How can I create a theano
matrix composed of theano
scalars?
The following code creates a numpy
array composed of theano
scalars. But I want to have a theano
matrix instead.
C = T.cos
S = T.sin
q = T.fscalar(name="q%d"%self.i)
names = ['x','y','z']
Sx,Sy,Sz = map(lambda name: T.fscalar(name=name),names)
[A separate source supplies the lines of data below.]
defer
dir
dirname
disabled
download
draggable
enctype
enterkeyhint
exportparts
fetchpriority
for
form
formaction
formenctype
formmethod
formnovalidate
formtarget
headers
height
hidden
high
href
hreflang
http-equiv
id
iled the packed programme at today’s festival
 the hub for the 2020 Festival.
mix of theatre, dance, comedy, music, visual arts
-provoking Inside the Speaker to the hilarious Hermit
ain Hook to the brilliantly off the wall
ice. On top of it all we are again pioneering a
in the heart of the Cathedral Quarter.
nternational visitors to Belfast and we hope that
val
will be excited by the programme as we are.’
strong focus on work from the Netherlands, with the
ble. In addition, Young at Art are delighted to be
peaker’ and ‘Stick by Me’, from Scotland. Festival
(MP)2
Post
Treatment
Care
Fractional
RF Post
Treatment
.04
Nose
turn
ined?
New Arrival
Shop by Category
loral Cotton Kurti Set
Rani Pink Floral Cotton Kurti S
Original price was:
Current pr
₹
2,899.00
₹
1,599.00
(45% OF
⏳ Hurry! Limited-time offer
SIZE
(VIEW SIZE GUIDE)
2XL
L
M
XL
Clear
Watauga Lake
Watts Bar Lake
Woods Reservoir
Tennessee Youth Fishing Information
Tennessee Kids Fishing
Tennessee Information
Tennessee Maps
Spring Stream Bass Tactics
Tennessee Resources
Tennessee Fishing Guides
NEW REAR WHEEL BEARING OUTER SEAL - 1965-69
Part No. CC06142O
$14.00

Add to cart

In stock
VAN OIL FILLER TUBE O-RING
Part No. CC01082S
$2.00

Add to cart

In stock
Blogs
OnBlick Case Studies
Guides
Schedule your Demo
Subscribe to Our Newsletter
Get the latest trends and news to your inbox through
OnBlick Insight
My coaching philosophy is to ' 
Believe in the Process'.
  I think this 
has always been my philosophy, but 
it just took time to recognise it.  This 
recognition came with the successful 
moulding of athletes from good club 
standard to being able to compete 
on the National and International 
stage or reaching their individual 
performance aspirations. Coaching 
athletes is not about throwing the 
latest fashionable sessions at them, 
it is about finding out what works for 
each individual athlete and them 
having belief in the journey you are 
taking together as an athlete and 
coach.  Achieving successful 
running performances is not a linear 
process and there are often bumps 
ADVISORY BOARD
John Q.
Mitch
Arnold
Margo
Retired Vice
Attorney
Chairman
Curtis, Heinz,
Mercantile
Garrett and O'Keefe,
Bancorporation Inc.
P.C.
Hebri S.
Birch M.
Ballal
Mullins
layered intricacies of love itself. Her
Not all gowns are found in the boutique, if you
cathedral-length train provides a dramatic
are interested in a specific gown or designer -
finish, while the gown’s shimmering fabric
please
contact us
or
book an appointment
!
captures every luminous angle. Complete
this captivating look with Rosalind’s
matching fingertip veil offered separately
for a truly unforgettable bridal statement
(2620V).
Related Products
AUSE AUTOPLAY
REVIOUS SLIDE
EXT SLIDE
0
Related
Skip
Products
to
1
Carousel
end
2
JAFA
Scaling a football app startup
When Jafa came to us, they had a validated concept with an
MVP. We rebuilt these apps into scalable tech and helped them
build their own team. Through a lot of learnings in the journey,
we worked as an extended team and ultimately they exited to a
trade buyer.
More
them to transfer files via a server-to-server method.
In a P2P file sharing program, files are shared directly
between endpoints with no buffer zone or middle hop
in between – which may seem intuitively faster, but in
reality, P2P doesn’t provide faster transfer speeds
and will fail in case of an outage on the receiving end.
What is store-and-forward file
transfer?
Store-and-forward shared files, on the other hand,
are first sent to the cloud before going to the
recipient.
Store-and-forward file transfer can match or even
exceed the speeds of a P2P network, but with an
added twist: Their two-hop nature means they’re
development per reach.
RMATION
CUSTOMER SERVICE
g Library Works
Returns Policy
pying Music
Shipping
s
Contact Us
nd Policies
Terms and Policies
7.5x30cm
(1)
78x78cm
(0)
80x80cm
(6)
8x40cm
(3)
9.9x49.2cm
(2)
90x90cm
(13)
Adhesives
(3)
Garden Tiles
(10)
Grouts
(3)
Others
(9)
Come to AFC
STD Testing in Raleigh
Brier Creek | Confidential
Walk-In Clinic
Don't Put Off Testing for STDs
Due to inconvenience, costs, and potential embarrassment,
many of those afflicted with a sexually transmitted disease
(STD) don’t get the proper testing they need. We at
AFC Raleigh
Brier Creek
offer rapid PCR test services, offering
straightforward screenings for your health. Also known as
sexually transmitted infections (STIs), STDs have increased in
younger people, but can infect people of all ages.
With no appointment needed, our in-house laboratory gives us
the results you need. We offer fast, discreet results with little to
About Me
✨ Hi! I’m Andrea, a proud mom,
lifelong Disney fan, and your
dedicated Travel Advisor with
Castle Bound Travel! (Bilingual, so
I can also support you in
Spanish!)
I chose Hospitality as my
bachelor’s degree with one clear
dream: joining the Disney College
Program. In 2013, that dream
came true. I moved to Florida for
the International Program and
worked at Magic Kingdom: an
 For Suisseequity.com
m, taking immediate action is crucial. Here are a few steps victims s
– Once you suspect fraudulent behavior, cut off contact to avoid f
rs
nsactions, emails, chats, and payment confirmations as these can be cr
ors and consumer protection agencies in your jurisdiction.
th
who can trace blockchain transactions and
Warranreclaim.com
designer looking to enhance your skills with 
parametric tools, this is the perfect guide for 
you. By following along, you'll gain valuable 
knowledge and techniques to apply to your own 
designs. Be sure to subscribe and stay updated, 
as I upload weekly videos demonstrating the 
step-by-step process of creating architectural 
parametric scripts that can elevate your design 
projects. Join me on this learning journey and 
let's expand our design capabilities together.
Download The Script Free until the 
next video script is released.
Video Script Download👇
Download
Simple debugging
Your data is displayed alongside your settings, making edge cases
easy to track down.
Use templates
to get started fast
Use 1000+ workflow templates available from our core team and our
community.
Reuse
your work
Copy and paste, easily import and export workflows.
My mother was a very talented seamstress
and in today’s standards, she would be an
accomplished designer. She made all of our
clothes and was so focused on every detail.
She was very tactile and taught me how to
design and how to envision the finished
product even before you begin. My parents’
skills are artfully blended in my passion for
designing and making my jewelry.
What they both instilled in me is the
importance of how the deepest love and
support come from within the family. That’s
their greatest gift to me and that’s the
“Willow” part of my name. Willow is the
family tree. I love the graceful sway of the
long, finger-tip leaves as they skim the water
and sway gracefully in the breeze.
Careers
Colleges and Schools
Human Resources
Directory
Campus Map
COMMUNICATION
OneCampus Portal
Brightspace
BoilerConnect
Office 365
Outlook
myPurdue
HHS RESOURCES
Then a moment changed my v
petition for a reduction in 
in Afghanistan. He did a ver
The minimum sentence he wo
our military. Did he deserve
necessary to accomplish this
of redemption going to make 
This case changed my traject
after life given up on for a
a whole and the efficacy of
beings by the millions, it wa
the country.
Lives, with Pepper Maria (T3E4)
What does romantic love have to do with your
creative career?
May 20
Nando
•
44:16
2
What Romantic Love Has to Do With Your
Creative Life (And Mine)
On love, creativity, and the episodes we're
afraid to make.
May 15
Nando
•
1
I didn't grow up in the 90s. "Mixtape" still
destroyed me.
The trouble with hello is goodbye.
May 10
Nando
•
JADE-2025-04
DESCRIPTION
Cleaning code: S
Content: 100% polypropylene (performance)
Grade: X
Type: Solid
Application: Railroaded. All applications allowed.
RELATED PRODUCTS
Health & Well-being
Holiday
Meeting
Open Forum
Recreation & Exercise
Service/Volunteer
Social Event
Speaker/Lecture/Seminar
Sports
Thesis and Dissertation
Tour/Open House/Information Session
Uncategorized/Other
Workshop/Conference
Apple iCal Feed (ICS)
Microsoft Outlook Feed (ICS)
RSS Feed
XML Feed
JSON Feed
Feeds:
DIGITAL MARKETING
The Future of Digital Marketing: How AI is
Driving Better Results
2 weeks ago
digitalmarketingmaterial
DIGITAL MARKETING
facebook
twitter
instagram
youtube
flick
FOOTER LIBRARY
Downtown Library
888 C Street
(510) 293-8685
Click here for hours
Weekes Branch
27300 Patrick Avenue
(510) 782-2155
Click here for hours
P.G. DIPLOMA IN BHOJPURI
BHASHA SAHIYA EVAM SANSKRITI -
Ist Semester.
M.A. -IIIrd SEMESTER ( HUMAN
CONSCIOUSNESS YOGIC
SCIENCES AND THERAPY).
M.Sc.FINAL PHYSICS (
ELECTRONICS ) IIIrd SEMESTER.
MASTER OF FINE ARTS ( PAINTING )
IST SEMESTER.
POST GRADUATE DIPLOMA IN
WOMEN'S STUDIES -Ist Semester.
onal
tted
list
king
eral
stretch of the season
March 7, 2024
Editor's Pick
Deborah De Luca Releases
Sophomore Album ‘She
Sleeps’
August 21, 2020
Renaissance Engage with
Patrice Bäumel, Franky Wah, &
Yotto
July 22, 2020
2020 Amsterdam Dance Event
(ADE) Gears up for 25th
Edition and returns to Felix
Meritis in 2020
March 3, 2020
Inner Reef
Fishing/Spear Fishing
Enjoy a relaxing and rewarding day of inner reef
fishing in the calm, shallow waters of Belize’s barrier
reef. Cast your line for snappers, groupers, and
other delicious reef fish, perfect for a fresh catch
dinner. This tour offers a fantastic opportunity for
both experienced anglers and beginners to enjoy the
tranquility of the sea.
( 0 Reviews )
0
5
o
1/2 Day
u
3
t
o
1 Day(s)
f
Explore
self.mat = np.array([[C(q),-S(q)*C(alpha),S(q)*S(alpha),a*C(q)+Sx],
[S(q),C(q)*C(alpha),-C(q)*S(alpha),a*S(q)+Sy],
[0,S(alpha),C(alpha),d+Sz],
[0,0,0,1]])
You can use theano.tensor.stacklists
in much the same way as you would use np.array
to construct a normal numpy array:
import numpy as np
import theano
from theano import tensor as te
a = te.fscalar("a")
b = te.fscalar("b")
M = te.stacklists([[a, b], [b, a]])
f = theano.function([a, b], M)
print(f(1.0, 2.0))
# [[ 1. 2.]
# [ 2. 1.]]
You could achieve the same result by using theano.tensor.stack
or theano.tensor.concatenate
to construct a 1D vector from your scalars, then using its reshape
method to reshape it into a matrix/tensor with your desired dimensions.